# RECORDS SHOWN

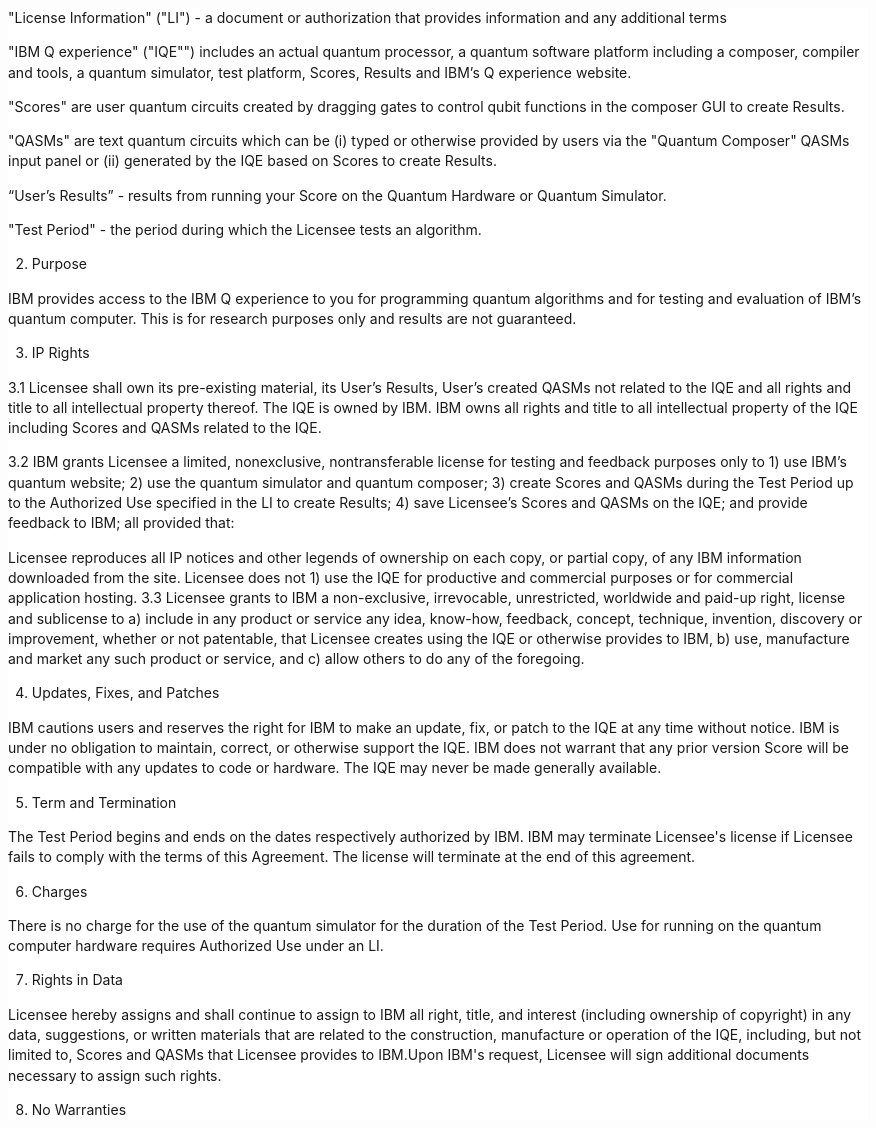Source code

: "License Information" ("LI") - a document or authorization that provides information and any additional terms

"IBM Q experience" ("IQE"") includes an actual quantum processor, a quantum software platform including a composer, compiler and tools, a quantum simulator, test platform, Scores, Results and IBM’s Q experience website.

"Scores" are user quantum circuits created by dragging gates to control qubit functions in the composer GUI to create Results.

"QASMs" are text quantum circuits which can be (i) typed or otherwise provided by users via the "Quantum Composer" QASMs input panel or (ii) generated by the IQE based on Scores to create Results.

“User’s Results” - results from running your Score on the Quantum Hardware or Quantum Simulator.

"Test Period" - the period during which the Licensee tests an algorithm.

2. Purpose

IBM provides access to the IBM Q experience to you for programming quantum algorithms and for testing and evaluation of IBM’s quantum computer. This is for research purposes only and results are not guaranteed.

3. IP Rights

3.1 Licensee shall own its pre-existing material, its User’s Results, User’s created QASMs not related to the IQE and all rights and title to all intellectual property thereof. The IQE is owned by IBM. IBM owns all rights and title to all intellectual property of the IQE including Scores and QASMs related to the IQE.

3.2 IBM grants Licensee a limited, nonexclusive, nontransferable license for testing and feedback purposes only to 1) use IBM’s quantum website; 2) use the quantum simulator and quantum composer; 3) create Scores and QASMs during the Test Period up to the Authorized Use specified in the LI to create Results; 4) save Licensee’s Scores and QASMs on the IQE; and provide feedback to IBM; all provided that:

Licensee reproduces all IP notices and other legends of ownership on each copy, or partial copy, of any IBM information downloaded from the site.
Licensee does not 1) use the IQE for productive and commercial purposes or for commercial application hosting.
3.3 Licensee grants to IBM a non-exclusive, irrevocable, unrestricted, worldwide and paid-up right, license and sublicense to a) include in any product or service any idea, know-how, feedback, concept, technique, invention, discovery or improvement, whether or not patentable, that Licensee creates using the IQE or otherwise provides to IBM, b) use, manufacture and market any such product or service, and c) allow others to do any of the foregoing.

4. Updates, Fixes, and Patches

IBM cautions users and reserves the right for IBM to make an update, fix, or patch to the IQE at any time without notice. IBM is under no obligation to maintain, correct, or otherwise support the IQE. IBM does not warrant that any prior version Score will be compatible with any updates to code or hardware. The IQE may never be made generally available.

5. Term and Termination

The Test Period begins and ends on the dates respectively authorized by IBM. IBM may terminate Licensee's license if Licensee fails to comply with the terms of this Agreement. The license will terminate at the end of this agreement.

6. Charges

There is no charge for the use of the quantum simulator for the duration of the Test Period. Use for running on the quantum computer hardware requires Authorized Use under an LI.

7. Rights in Data

Licensee hereby assigns and shall continue to assign to IBM all right, title, and interest (including ownership of copyright) in any data, suggestions, or written materials that are related to the construction, manufacture or operation of the IQE, including, but not limited to, Scores and QASMs that Licensee provides to IBM.Upon IBM's request, Licensee will sign additional documents necessary to assign such rights. 

8. No Warranties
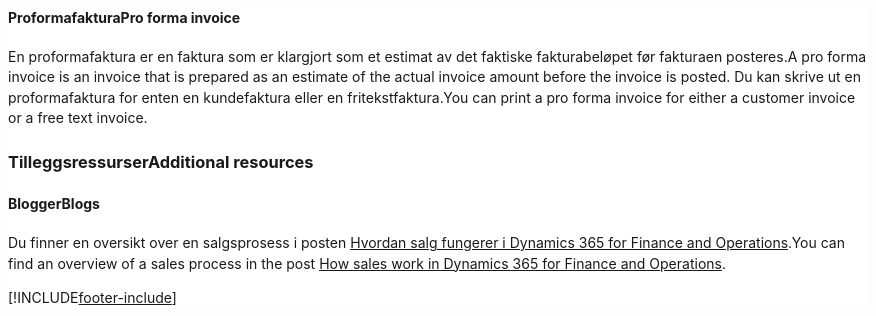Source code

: #### <a name="pro-forma-invoice"></a><span data-ttu-id="fc832-211">Proformafaktura</span><span class="sxs-lookup"><span data-stu-id="fc832-211">Pro forma invoice</span></span>

<span data-ttu-id="fc832-212">En proformafaktura er en faktura som er klargjort som et estimat av det faktiske fakturabeløpet før fakturaen posteres.</span><span class="sxs-lookup"><span data-stu-id="fc832-212">A pro forma invoice is an invoice that is prepared as an estimate of the actual invoice amount before the invoice is posted.</span></span> <span data-ttu-id="fc832-213">Du kan skrive ut en proformafaktura for enten en kundefaktura eller en fritekstfaktura.</span><span class="sxs-lookup"><span data-stu-id="fc832-213">You can print a pro forma invoice for either a customer invoice or a free text invoice.</span></span>

### <a name="additional-resources"></a><span data-ttu-id="fc832-214">Tilleggsressurser</span><span class="sxs-lookup"><span data-stu-id="fc832-214">Additional resources</span></span>

#### <a name="blogs"></a><span data-ttu-id="fc832-215">Blogger</span><span class="sxs-lookup"><span data-stu-id="fc832-215">Blogs</span></span>

<span data-ttu-id="fc832-216">Du finner en oversikt over en salgsprosess i posten [Hvordan salg fungerer i Dynamics 365 for Finance and Operations](https://financefunction.tech/2018/05/15/how-sales-work-in-dynamics-365-for-finance-and-operations).</span><span class="sxs-lookup"><span data-stu-id="fc832-216">You can find an overview of a sales process in the post [How sales work in Dynamics 365 for Finance and Operations](https://financefunction.tech/2018/05/15/how-sales-work-in-dynamics-365-for-finance-and-operations).</span></span>


[!INCLUDE[footer-include](../../includes/footer-banner.md)]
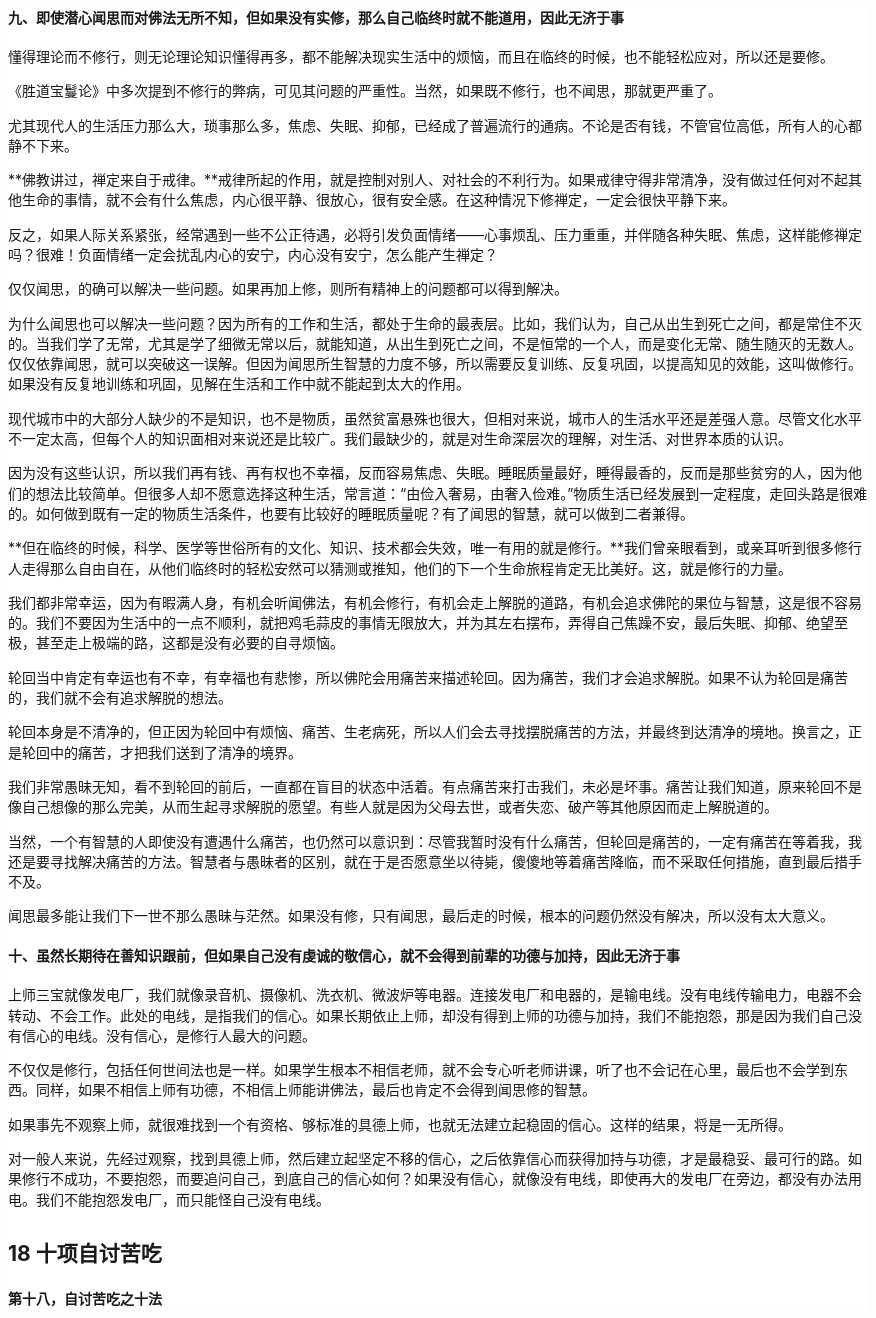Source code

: #### 九、即使潜心闻思而对佛法无所不知，但如果没有实修，那么自己临终时就不能道用，因此无济于事

懂得理论而不修行，则无论理论知识懂得再多，都不能解决现实生活中的烦恼，而且在临终的时候，也不能轻松应对，所以还是要修。

《胜道宝鬘论》中多次提到不修行的弊病，可见其问题的严重性。当然，如果既不修行，也不闻思，那就更严重了。

尤其现代人的生活压力那么大，琐事那么多，焦虑、失眠、抑郁，已经成了普遍流行的通病。不论是否有钱，不管官位高低，所有人的心都静不下来。

**佛教讲过，禅定来自于戒律。**戒律所起的作用，就是控制对别人、对社会的不利行为。如果戒律守得非常清净，没有做过任何对不起其他生命的事情，就不会有什么焦虑，内心很平静、很放心，很有安全感。在这种情况下修禅定，一定会很快平静下来。

反之，如果人际关系紧张，经常遇到一些不公正待遇，必将引发负面情绪——心事烦乱、压力重重，并伴随各种失眠、焦虑，这样能修禅定吗？很难！负面情绪一定会扰乱内心的安宁，内心没有安宁，怎么能产生禅定？

仅仅闻思，的确可以解决一些问题。如果再加上修，则所有精神上的问题都可以得到解决。

为什么闻思也可以解决一些问题？因为所有的工作和生活，都处于生命的最表层。比如，我们认为，自己从出生到死亡之间，都是常住不灭的。当我们学了无常，尤其是学了细微无常以后，就能知道，从出生到死亡之间，不是恒常的一个人，而是变化无常、随生随灭的无数人。仅仅依靠闻思，就可以突破这一误解。但因为闻思所生智慧的力度不够，所以需要反复训练、反复巩固，以提高知见的效能，这叫做修行。如果没有反复地训练和巩固，见解在生活和工作中就不能起到太大的作用。

现代城市中的大部分人缺少的不是知识，也不是物质，虽然贫富悬殊也很大，但相对来说，城市人的生活水平还是差强人意。尽管文化水平不一定太高，但每个人的知识面相对来说还是比较广。我们最缺少的，就是对生命深层次的理解，对生活、对世界本质的认识。

因为没有这些认识，所以我们再有钱、再有权也不幸福，反而容易焦虑、失眠。睡眠质量最好，睡得最香的，反而是那些贫穷的人，因为他们的想法比较简单。但很多人却不愿意选择这种生活，常言道：“由俭入奢易，由奢入俭难。”物质生活已经发展到一定程度，走回头路是很难的。如何做到既有一定的物质生活条件，也要有比较好的睡眠质量呢？有了闻思的智慧，就可以做到二者兼得。

**但在临终的时候，科学、医学等世俗所有的文化、知识、技术都会失效，唯一有用的就是修行。**我们曾亲眼看到，或亲耳听到很多修行人走得那么自由自在，从他们临终时的轻松安然可以猜测或推知，他们的下一个生命旅程肯定无比美好。这，就是修行的力量。

我们都非常幸运，因为有暇满人身，有机会听闻佛法，有机会修行，有机会走上解脱的道路，有机会追求佛陀的果位与智慧，这是很不容易的。我们不要因为生活中的一点不顺利，就把鸡毛蒜皮的事情无限放大，并为其左右摆布，弄得自己焦躁不安，最后失眠、抑郁、绝望至极，甚至走上极端的路，这都是没有必要的自寻烦恼。

轮回当中肯定有幸运也有不幸，有幸福也有悲惨，所以佛陀会用痛苦来描述轮回。因为痛苦，我们才会追求解脱。如果不认为轮回是痛苦的，我们就不会有追求解脱的想法。

轮回本身是不清净的，但正因为轮回中有烦恼、痛苦、生老病死，所以人们会去寻找摆脱痛苦的方法，并最终到达清净的境地。换言之，正是轮回中的痛苦，才把我们送到了清净的境界。

我们非常愚昧无知，看不到轮回的前后，一直都在盲目的状态中活着。有点痛苦来打击我们，未必是坏事。痛苦让我们知道，原来轮回不是像自己想像的那么完美，从而生起寻求解脱的愿望。有些人就是因为父母去世，或者失恋、破产等其他原因而走上解脱道的。

当然，一个有智慧的人即使没有遭遇什么痛苦，也仍然可以意识到：尽管我暂时没有什么痛苦，但轮回是痛苦的，一定有痛苦在等着我，我还是要寻找解决痛苦的方法。智慧者与愚昧者的区别，就在于是否愿意坐以待毙，傻傻地等着痛苦降临，而不采取任何措施，直到最后措手不及。

闻思最多能让我们下一世不那么愚昧与茫然。如果没有修，只有闻思，最后走的时候，根本的问题仍然没有解决，所以没有太大意义。

#### 十、虽然长期待在善知识跟前，但如果自己没有虔诚的敬信心，就不会得到前辈的功德与加持，因此无济于事

上师三宝就像发电厂，我们就像录音机、摄像机、洗衣机、微波炉等电器。连接发电厂和电器的，是输电线。没有电线传输电力，电器不会转动、不会工作。此处的电线，是指我们的信心。如果长期依止上师，却没有得到上师的功德与加持，我们不能抱怨，那是因为我们自己没有信心的电线。没有信心，是修行人最大的问题。

不仅仅是修行，包括任何世间法也是一样。如果学生根本不相信老师，就不会专心听老师讲课，听了也不会记在心里，最后也不会学到东西。同样，如果不相信上师有功德，不相信上师能讲佛法，最后也肯定不会得到闻思修的智慧。

如果事先不观察上师，就很难找到一个有资格、够标准的具德上师，也就无法建立起稳固的信心。这样的结果，将是一无所得。

对一般人来说，先经过观察，找到具德上师，然后建立起坚定不移的信心，之后依靠信心而获得加持与功德，才是最稳妥、最可行的路。如果修行不成功，不要抱怨，而要追问自己，到底自己的信心如何？如果没有信心，就像没有电线，即使再大的发电厂在旁边，都没有办法用电。我们不能抱怨发电厂，而只能怪自己没有电线。

## 18 十项自讨苦吃

#### 第十八，自讨苦吃之十法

# WHAT THIS TASK INVOLVES
Pictures excluded, repeat exactly the lines from the top of the material through the line with "3.1 Licensee shall", including both of those lines.

# YOUR RESPONSE
Source code

: "License Information" ("LI") - a document or authorization that provides information and any additional terms

"IBM Q experience" ("IQE"") includes an actual quantum processor, a quantum software platform including a composer, compiler and tools, a quantum simulator, test platform, Scores, Results and IBM’s Q experience website.

"Scores" are user quantum circuits created by dragging gates to control qubit functions in the composer GUI to create Results.

"QASMs" are text quantum circuits which can be (i) typed or otherwise provided by users via the "Quantum Composer" QASMs input panel or (ii) generated by the IQE based on Scores to create Results.

“User’s Results” - results from running your Score on the Quantum Hardware or Quantum Simulator.

"Test Period" - the period during which the Licensee tests an algorithm.

2. Purpose

IBM provides access to the IBM Q experience to you for programming quantum algorithms and for testing and evaluation of IBM’s quantum computer. This is for research purposes only and results are not guaranteed.

3. IP Rights

3.1 Licensee shall own its pre-existing material, its User’s Results, User’s created QASMs not related to the IQE and all rights and title to all intellectual property thereof. The IQE is owned by IBM. IBM owns all rights and title to all intellectual property of the IQE including Scores and QASMs related to the IQE.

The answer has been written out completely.